## WHAT THE EXERCISE ASKS
Please return all lines of the data below containing the string "especially".

## GIVEN DATA

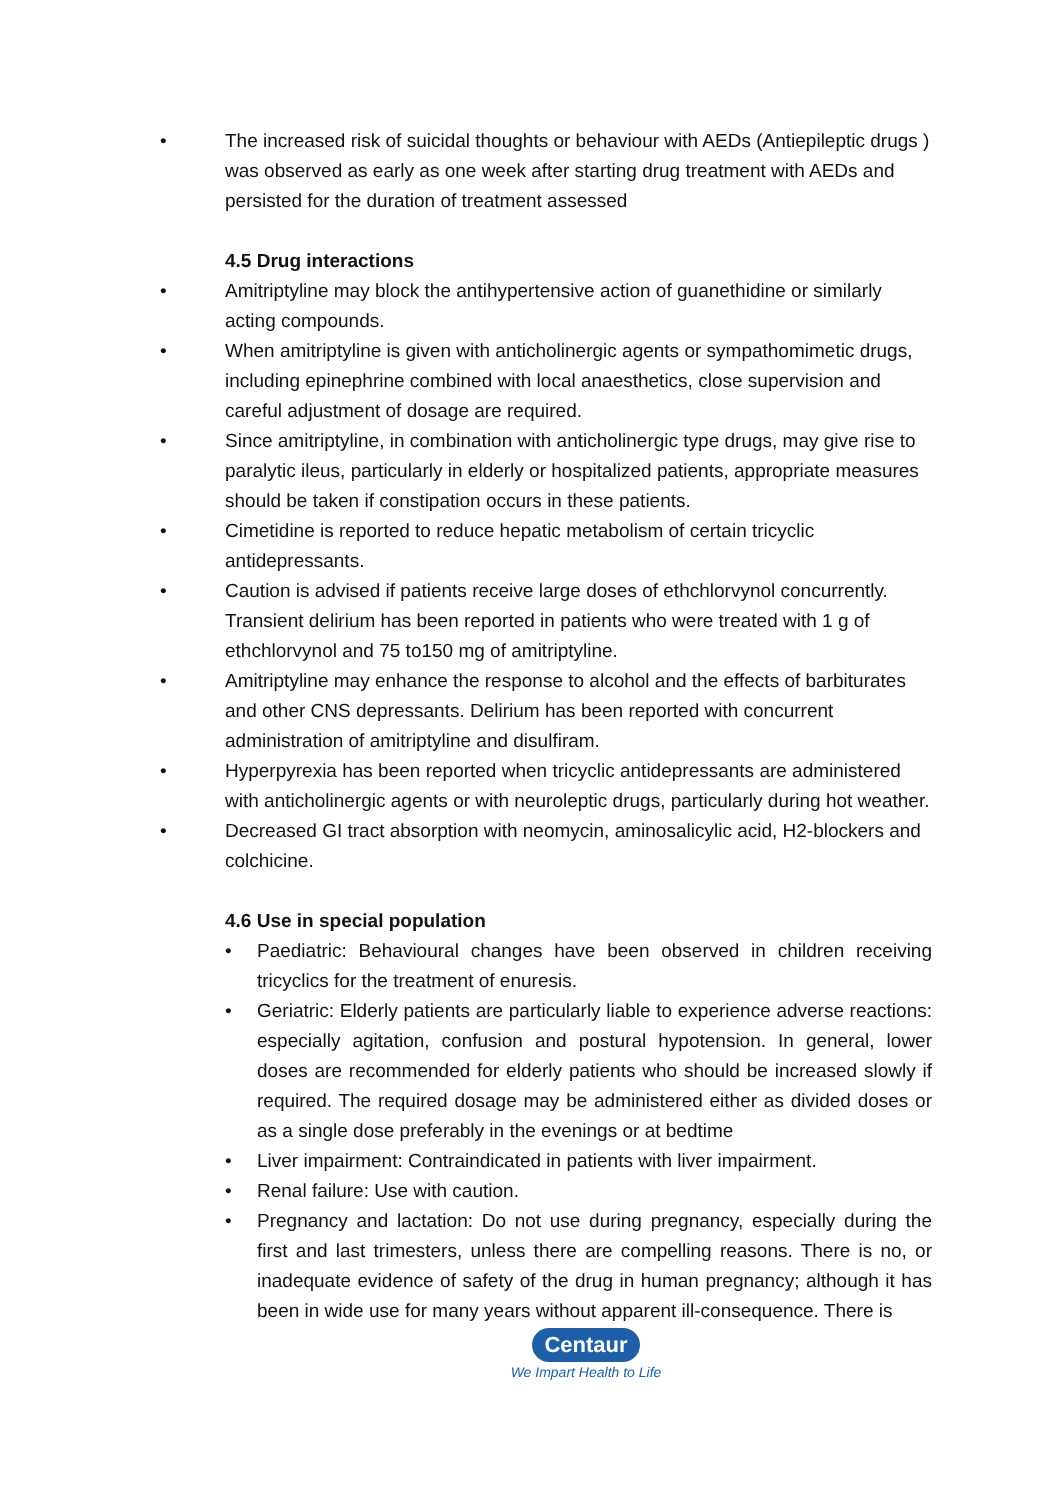• The increased risk of suicidal thoughts or behaviour with AEDs (Antiepileptic drugs ) was observed as early as one week after starting drug treatment with AEDs and persisted for the duration of treatment assessed
4.5 Drug interactions
• Amitriptyline may block the antihypertensive action of guanethidine or similarly acting compounds.
• When amitriptyline is given with anticholinergic agents or sympathomimetic drugs, including epinephrine combined with local anaesthetics, close supervision and careful adjustment of dosage are required.
• Since amitriptyline, in combination with anticholinergic type drugs, may give rise to paralytic ileus, particularly in elderly or hospitalized patients, appropriate measures should be taken if constipation occurs in these patients.
• Cimetidine is reported to reduce hepatic metabolism of certain tricyclic antidepressants.
• Caution is advised if patients receive large doses of ethchlorvynol concurrently. Transient delirium has been reported in patients who were treated with 1 g of ethchlorvynol and 75 to150 mg of amitriptyline.
• Amitriptyline may enhance the response to alcohol and the effects of barbiturates and other CNS depressants. Delirium has been reported with concurrent administration of amitriptyline and disulfiram.
• Hyperpyrexia has been reported when tricyclic antidepressants are administered with anticholinergic agents or with neuroleptic drugs, particularly during hot weather.
• Decreased GI tract absorption with neomycin, aminosalicylic acid, H2-blockers and colchicine.
4.6 Use in special population
• Paediatric: Behavioural changes have been observed in children receiving tricyclics for the treatment of enuresis.
• Geriatric: Elderly patients are particularly liable to experience adverse reactions: especially agitation, confusion and postural hypotension. In general, lower doses are recommended for elderly patients who should be increased slowly if required. The required dosage may be administered either as divided doses or as a single dose preferably in the evenings or at bedtime
• Liver impairment: Contraindicated in patients with liver impairment.
• Renal failure: Use with caution.
• Pregnancy and lactation: Do not use during pregnancy, especially during the first and last trimesters, unless there are compelling reasons. There is no, or inadequate evidence of safety of the drug in human pregnancy; although it has been in wide use for many years without apparent ill-consequence. There is
Centaur
We Impart Health to Life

## EXERCISE RESULT
• Geriatric: Elderly patients are particularly liable to experience adverse reactions: especially agitation, confusion and postural hypotension. In general, lower doses are recommended for elderly patients who should be increased slowly if required. The required dosage may be administered either as divided doses or as a single dose preferably in the evenings or at bedtime
• Pregnancy and lactation: Do not use during pregnancy, especially during the first and last trimesters, unless there are compelling reasons. There is no, or inadequate evidence of safety of the drug in human pregnancy; although it has been in wide use for many years without apparent ill-consequence. There is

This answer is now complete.